--- Given request 1 ---
Reproduce the butterfly CNN write-up from "An experiment examining" to "layer of abstraction.", word for word.
--- Given request 2 ---
Answer from the butterfly CNN write-up:
(a) How many trainable parameters does the model contain?
(b) What validation accuracy did the 2-block model reach?
(c) Which optimizer was used in training?
--- Given request 3 ---
Carry the butterfly CNN write-up forward from its last sentence with the next passage.
— begin Text excerpt —
The implemented CNN follows a sequential architecture with variable depth controlled by the build_cnn() function:

### Input Layer:

128×128×3 (RGB images)

### Convolutional Blocks:

Each block contains a Conv2D layer with ReLU activation followed by a 2x2 max pooling. The number of filters doubles with each block (starting from 32).

### Flatten Layer:

Converts 3D feature maps to 1D vector

### Dense Layer:

256 units, ReLU activation 

### Dropout Layer: 

50% dropout rate

### Output Layer:

75 units (one per class), softmax activation

The model contains 6,535,307 trainable parameters.

## Depth Analysis

An experiment examining network depth trained models with 1, 2, 3, and 4 convolutional blocks:

### 1 Block:

Validation accuracy of 29.3%. Insufficient representational capacity for complex multi-class classification.The model struggles to learn meaningful hierarchical features with only one layer of abstraction.

### 2 Blocks:

Validation accuracy of 49.8%. Additional depth enables more discriminative feature learning. The second convolutional block allows the network to combine low-level features into more complex patterns.

### 3 Blocks:

Validation accuracy of 60.6%. Three-layer hierarchy provides adequate feature abstraction for this task, enabling the network to capture more sophisticated visual patterns that distinguish butterfly species.

### 4 Blocks:

Validation accuracy of 62.2%. Four convolutional blocks achieve the highest performance, demonstrating that additional depth contineus to benefit the model on this dataset. The deeper architecture can learn more nuanced hierarchical representation.

These results demonstrate that network depth directly impacts feature abstraction capability. However, excessive depth may lead to overfitting or training difficulties without sufficient data or regularization. Each additional convolutional block improves validation accuracy, showing that deeper networks can learn more sophisticated feature hierarchies for distinguishing between 75 butterfly species.

## Training Results

All model were trained for 10 epochs using the Adam optimizer and categorical cross-entropy loss. Training progression showed:

Epoch 1: 7.5% validation accuracy

Epoch 10: 62.2% validation accuracy

Training accuracy reached approximately 73.5% for the 4-block model by epoch 10, indicating some degree of overfitting. The training-validation accuracy gap suggests potential benefit from additional regularization or larger training datasets. This could be addressed through additional regularization techniques, data augmentation, or larger training datasets.

## Validation Predictions and Visualization

After training, the final model (4-block CNN) was evaluated on the validation set, achieving 62.2% accuracy. Sample predictions were visualized showing both correct and incorrect classifications, providing insight into model performance and common misclassification patterns.
— end Text excerpt —
— begin Recorded information —
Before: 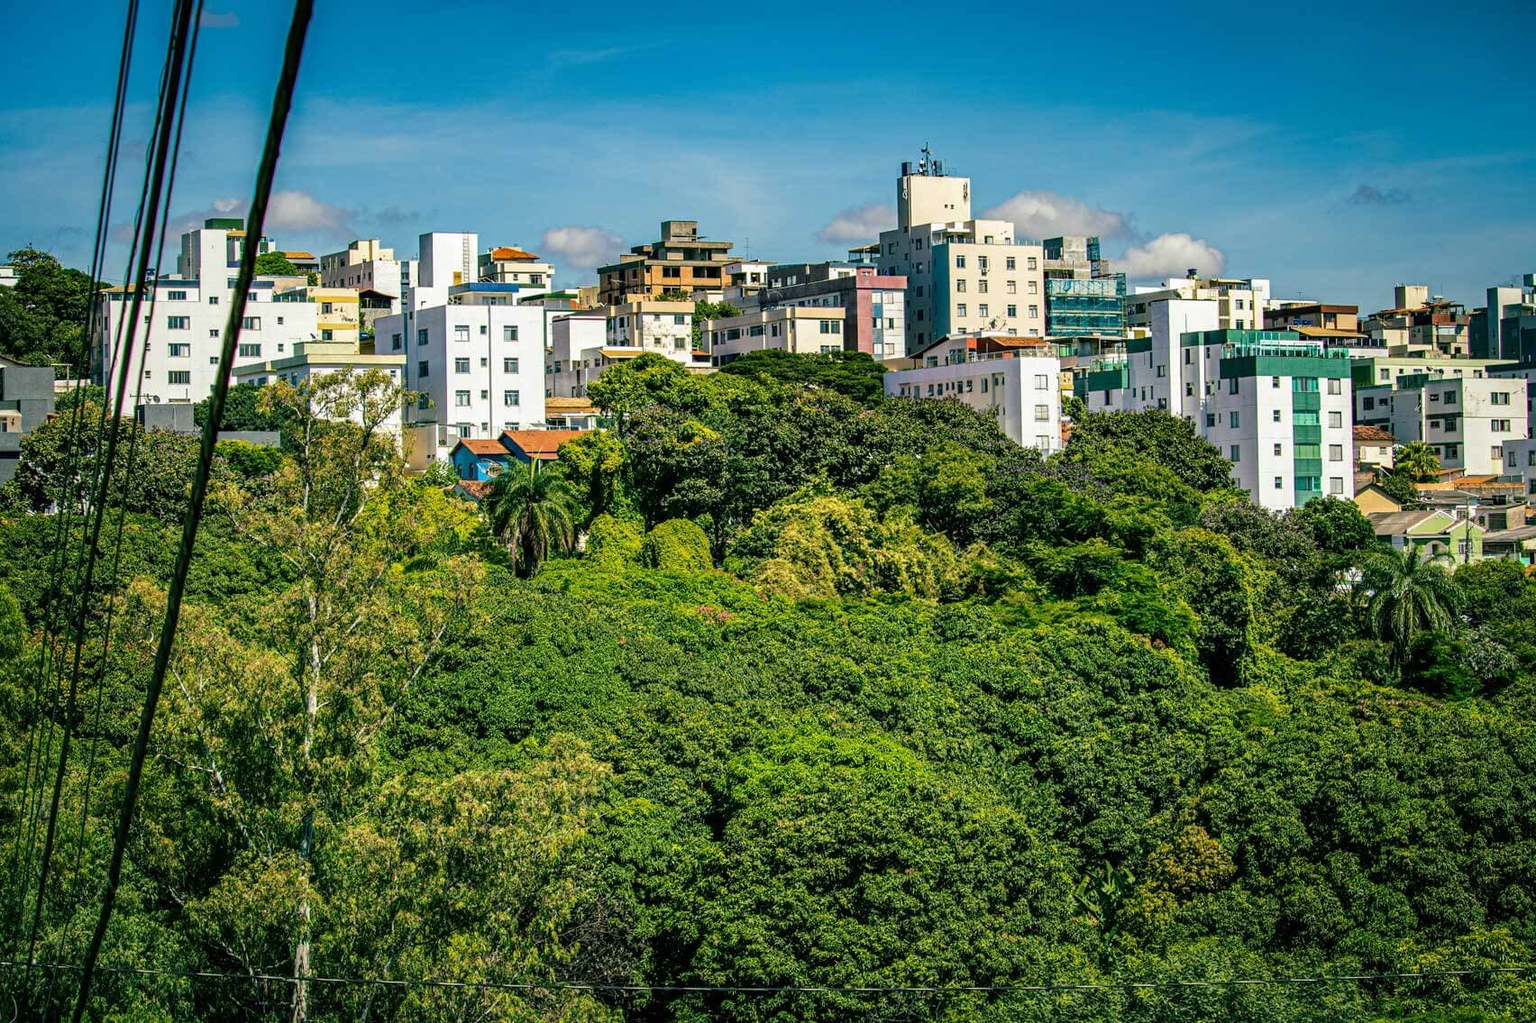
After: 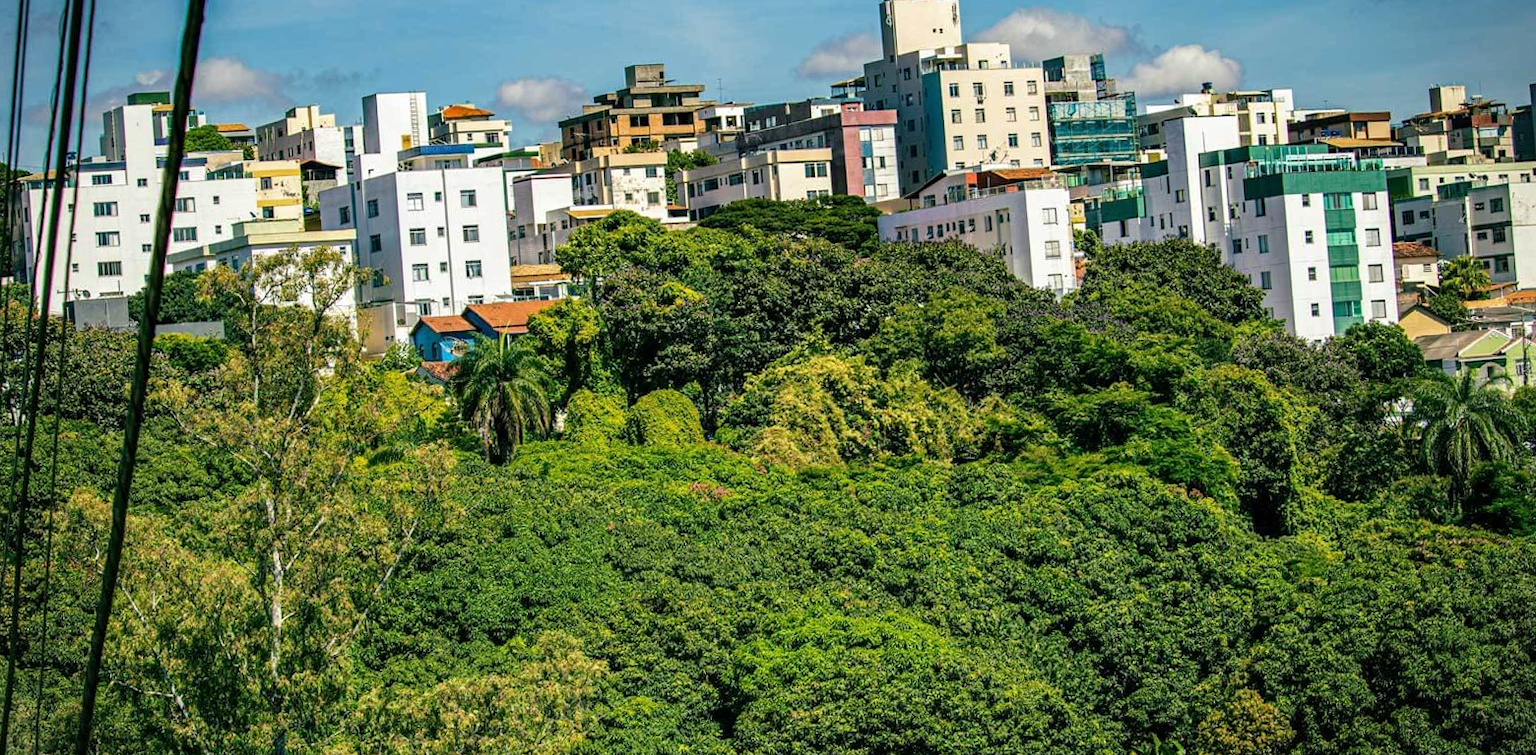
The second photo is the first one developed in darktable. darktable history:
— end Recorded information —
--- Output 1 ---
An experiment examining network depth trained models with 1, 2, 3, and 4 convolutional blocks:

### 1 Block:

Validation accuracy of 29.3%. Insufficient representational capacity for complex multi-class classification.The model struggles to learn meaningful hierarchical features with only one layer of abstraction.

--- Output 2 ---
(a) 6,535,307
(b) 49.8%
(c) The Adam optimizer

--- Output 3 ---
# Conclusion

CNNs provide substantial advantages over fully-connected architectures for image classification tasks through parameter sharing and spatial structure exploitation. The butterfly classifier achieved 62.2% accuracy across 75 classes with the 4-block architecture, demonstrating effective feature learning from training data. Network depth proved critical for performance, with deeper architectures enabling more sophisticated feature hierarchies. Further improvements could be obtained through transfer learning, additional regularization techniques, or larger training datasets. 

# Code Summary

## Library Imports and Data Loading

In [None]:
import pandas as pd
import numpy as np
import tensorflow as tf
from tensorflow.keras.preprocessing.image import ImageDataGenerator
from tensorflow.keras import layers, models

In [None]:
train_df = pd.read_csv("../data/Training_set.csv")
test_df  = pd.read_csv("../data/Testing_set.csv")

Here, we imported the necessary libraries for data manipulation (pandas, numpy), deep learning (tensorflow/keras), and image processing. We then loaded the training and testing CSV files that contained the image filenames and their species labels.

## Image Configuration and Data Preprocessing

In [None]:
IMAGE_SIZE = (128, 128)
BATCH_SIZE = 32
train_df = train_df.rename(columns={"Image": "filename", "label": "class"})

train_df_split, val_df_split = train_test_split(
    train_df, test_size=0.2, stratify=train_df['class'], random_state=123
)

We set the image dimensions to 128x128 pixels and batch size to 32 images per training iteration, and renamed the dataframe columns. We split the training data set into 80% training and 20% validation subsets. The stratify parameter makes sure that each butterfly parameter maintains proportional representation in both splits, which is essential for balanced multi-class learning.

## Data Normalization and Generators

In [None]:
train_datagen = ImageDataGenerator(rescale=1./255)
val_datagen = ImageDataGenerator(rescale=1./255)

train_gen = train_datagen.flow_from_dataframe(...)
val_gen = val_datagen.flow_from_dataframe(...)

Creates ImageDataGenerator objects that normalize pixel values from [0, 255] to [0, 1]. Unlike the previous version, this code does not apply data augmentation, keeping the preprocessing simple with only normalization. Generators automatically load, preprocess, and batch images from directories during training.

## Variable Depth CNN Function

In [None]:
def build_cnn(num_conv_blocks=3, base_filters=32, dense_units=256):
    model = models.Sequential()
    model.add(layers.Conv2D(base_filters, (3,3), activation='relu', 
                            input_shape=(*IMAGE_SIZE, 3)))
    model.add(layers.MaxPooling2D((2,2)))
    
    filters = base_filters
    for i in range(num_conv_blocks - 1):
        filters *= 2
        model.add(layers.Conv2D(filters, (3,3), activation='relu'))
        model.add(layers.MaxPooling2D((2,2)))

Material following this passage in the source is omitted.